The Fall of Richard Nixon
By Tim Weiner
[This essay has been adapted from chapters 1 and 22 of Tim Weiner's new book, One Man Against the World: The Tragedy of Richard Nixon, with the kind permission of Henry Holt and Company.]
Richard Nixon saw himself as a great statesman, a giant for the ages, a general who could command the globe, a master of war, not merely the leader of the free world but "the world leader." Yet he was addicted to the gutter politics that ruined him. He was -- as an English earl once said of the warlord Oliver Cromwell -- "a great, bad man."

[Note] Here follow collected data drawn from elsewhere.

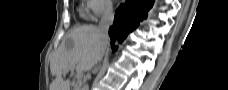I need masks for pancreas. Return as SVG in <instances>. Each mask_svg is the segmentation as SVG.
I'll list each match as a JSON object with an SVG mask.
<instances>
[{
	"label": "pancreas",
	"mask_w": 228,
	"mask_h": 90,
	"mask_svg": "<svg viewBox=\"0 0 228 90\" xmlns=\"http://www.w3.org/2000/svg\"><path fill=\"white\" fill-rule=\"evenodd\" d=\"M75 90H81V80H78L75 85Z\"/></svg>",
	"instance_id": "1"
}]
</instances>
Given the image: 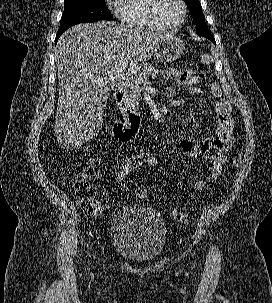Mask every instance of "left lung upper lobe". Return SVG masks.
<instances>
[{
    "label": "left lung upper lobe",
    "mask_w": 272,
    "mask_h": 303,
    "mask_svg": "<svg viewBox=\"0 0 272 303\" xmlns=\"http://www.w3.org/2000/svg\"><path fill=\"white\" fill-rule=\"evenodd\" d=\"M187 4L190 13L193 17L194 23L196 24V33L200 36L211 37V33L207 28L202 7L199 0H184Z\"/></svg>",
    "instance_id": "5c2ea615"
}]
</instances>
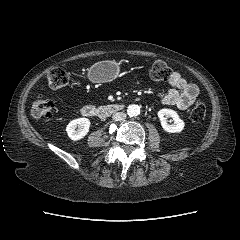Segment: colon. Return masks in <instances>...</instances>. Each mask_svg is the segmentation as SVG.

In Nixon's first State of the Union speech, he said that he was possessed by "an indefinable spirit -- the lift of a driving dream which has made America, from its beginning, the hope of the world." He promised the American people "the best chance since World War II to enjoy a generation of uninterrupted peace."
But Richard Nixon was never at peace. A darker spirit animated him -- malevolent and violent, driven by anger and an insatiable appetite for revenge. At his worst he stood on the brink of madness. He thought the world was against him. He saw enemies everywhere. His greatness became an arrogant grandeur.- Advertisement -
By experience deeply suspicious, by instinct incurably deceptive, he was branded by an indelible epithet: Tricky Dick. No less a man than Martin Luther King Jr. saw a glimpse of the monster beneath the veneer the first time they met, when King was the rising leader of the civil rights movement. "Nixon has a genius for convincing one that he is sincere," King wrote in 1958. "If Richard Nixon is not sincere, he is the most dangerous man in America."
Unscrambling the Whole Omelet
That spring was a dark season for Richard Nixon. Each week brought deluges of bad news. The downpours turned to floods, and the rising torrents slowly eroded the stone wall surrounding the White House. The wars of Watergate consumed every waking moment.